▶ Input data:
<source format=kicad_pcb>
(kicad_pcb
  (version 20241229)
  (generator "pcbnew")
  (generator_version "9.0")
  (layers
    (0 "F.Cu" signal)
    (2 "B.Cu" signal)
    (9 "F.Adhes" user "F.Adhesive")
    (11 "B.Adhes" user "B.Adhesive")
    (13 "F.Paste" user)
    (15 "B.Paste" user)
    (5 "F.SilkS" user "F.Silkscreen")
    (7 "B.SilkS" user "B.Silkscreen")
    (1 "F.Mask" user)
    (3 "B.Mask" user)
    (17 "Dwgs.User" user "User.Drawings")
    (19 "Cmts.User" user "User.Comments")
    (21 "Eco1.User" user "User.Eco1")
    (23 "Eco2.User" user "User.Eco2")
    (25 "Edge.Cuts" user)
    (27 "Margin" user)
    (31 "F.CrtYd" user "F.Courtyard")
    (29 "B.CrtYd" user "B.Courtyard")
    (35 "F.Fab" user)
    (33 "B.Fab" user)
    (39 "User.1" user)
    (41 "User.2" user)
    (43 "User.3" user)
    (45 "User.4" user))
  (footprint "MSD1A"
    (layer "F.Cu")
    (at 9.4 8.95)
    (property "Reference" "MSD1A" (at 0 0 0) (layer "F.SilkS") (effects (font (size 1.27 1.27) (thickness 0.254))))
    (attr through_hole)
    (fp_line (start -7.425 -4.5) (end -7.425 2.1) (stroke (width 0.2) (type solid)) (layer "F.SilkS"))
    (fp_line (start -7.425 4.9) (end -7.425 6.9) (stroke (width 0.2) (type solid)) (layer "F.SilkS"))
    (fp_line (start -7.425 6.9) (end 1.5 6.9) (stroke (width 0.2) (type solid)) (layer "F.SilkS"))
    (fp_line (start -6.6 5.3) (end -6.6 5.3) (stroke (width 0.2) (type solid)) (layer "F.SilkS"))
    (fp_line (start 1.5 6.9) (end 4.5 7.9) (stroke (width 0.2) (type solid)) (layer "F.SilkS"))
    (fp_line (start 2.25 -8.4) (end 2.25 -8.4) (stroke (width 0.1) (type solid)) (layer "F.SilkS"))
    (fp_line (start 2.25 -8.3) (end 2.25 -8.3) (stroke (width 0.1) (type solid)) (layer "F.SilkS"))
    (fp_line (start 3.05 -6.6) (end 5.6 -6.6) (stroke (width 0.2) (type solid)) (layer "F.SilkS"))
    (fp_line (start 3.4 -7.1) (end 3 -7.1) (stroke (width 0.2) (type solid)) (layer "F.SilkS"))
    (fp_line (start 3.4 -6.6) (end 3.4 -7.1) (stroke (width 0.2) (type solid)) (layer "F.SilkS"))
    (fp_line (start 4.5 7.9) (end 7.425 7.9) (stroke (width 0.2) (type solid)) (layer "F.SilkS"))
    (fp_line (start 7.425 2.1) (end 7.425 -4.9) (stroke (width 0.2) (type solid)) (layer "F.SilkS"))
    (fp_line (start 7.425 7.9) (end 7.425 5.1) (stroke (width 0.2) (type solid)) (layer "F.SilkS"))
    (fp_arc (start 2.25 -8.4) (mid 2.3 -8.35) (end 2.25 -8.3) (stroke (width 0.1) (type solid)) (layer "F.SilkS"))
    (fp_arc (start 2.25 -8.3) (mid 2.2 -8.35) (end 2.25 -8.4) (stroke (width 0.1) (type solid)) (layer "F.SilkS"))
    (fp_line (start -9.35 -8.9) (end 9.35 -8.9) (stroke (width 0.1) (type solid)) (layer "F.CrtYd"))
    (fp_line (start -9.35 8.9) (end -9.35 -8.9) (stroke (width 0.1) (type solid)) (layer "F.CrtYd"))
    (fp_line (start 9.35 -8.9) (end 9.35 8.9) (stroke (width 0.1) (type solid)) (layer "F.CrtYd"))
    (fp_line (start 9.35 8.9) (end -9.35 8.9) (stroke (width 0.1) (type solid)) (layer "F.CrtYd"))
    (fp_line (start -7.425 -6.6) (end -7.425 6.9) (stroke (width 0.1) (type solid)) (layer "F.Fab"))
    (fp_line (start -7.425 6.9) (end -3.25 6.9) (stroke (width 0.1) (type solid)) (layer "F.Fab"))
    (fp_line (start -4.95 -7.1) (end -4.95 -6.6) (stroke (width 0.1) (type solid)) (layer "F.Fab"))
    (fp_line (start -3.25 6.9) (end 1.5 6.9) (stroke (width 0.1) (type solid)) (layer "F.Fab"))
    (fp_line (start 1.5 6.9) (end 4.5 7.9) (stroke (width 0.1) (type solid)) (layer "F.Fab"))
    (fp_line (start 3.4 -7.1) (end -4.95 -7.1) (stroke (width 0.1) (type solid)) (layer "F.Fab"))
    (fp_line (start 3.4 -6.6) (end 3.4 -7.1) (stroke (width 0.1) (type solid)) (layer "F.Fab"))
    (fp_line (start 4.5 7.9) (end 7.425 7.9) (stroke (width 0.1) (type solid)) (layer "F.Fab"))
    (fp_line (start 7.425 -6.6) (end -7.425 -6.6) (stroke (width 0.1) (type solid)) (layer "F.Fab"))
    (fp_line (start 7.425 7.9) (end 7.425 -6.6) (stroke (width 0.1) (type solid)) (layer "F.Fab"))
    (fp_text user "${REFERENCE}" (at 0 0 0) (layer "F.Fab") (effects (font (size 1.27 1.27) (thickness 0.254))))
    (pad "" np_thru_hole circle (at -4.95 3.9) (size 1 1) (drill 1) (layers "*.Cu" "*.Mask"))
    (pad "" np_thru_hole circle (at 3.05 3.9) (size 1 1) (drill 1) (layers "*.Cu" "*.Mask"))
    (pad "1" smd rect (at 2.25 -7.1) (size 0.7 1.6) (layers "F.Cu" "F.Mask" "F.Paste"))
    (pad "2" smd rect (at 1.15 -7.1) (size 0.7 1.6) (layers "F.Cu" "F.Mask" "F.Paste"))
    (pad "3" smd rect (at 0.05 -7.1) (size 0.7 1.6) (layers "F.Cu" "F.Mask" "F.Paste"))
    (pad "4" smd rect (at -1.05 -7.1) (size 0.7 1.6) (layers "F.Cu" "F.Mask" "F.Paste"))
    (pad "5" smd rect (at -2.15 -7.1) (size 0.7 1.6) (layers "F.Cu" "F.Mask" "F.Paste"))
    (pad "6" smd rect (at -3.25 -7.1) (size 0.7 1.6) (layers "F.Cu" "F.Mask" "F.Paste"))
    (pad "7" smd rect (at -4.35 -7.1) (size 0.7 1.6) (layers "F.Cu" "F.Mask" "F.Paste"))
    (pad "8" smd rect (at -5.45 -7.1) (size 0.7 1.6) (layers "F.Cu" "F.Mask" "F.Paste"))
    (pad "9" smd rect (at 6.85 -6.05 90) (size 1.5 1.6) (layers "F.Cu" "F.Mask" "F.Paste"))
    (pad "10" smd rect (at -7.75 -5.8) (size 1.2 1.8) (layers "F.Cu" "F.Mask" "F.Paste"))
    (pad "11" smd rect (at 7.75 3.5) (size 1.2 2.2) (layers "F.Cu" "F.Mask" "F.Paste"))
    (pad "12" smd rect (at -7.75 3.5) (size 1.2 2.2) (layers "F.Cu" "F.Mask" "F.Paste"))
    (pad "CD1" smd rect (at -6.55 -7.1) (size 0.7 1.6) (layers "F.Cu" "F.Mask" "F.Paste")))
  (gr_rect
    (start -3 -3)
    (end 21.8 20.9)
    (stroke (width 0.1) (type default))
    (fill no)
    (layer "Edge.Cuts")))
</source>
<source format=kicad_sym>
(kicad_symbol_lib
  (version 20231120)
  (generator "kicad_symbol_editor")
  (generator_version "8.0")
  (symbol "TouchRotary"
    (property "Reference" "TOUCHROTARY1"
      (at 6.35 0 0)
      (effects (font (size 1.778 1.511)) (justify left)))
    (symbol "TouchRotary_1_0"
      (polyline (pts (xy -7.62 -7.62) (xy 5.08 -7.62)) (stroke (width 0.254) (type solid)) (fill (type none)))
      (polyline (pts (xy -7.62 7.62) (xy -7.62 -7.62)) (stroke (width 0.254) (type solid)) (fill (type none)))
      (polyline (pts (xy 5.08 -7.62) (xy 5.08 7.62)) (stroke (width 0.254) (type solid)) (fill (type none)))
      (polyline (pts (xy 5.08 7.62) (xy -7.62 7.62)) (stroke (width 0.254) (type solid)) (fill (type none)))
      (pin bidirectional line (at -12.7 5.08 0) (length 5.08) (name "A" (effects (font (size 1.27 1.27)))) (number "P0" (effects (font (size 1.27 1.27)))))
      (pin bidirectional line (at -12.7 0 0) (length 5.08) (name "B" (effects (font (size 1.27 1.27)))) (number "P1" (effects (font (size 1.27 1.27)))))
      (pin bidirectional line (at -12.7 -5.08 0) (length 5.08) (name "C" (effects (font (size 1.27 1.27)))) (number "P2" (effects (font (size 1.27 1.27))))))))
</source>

▶ Problem details: Which lines above contain the word "Adhes"? List them.

▶ Result of the task:
    (9 "F.Adhes" user "F.Adhesive")
    (11 "B.Adhes" user "B.Adhesive")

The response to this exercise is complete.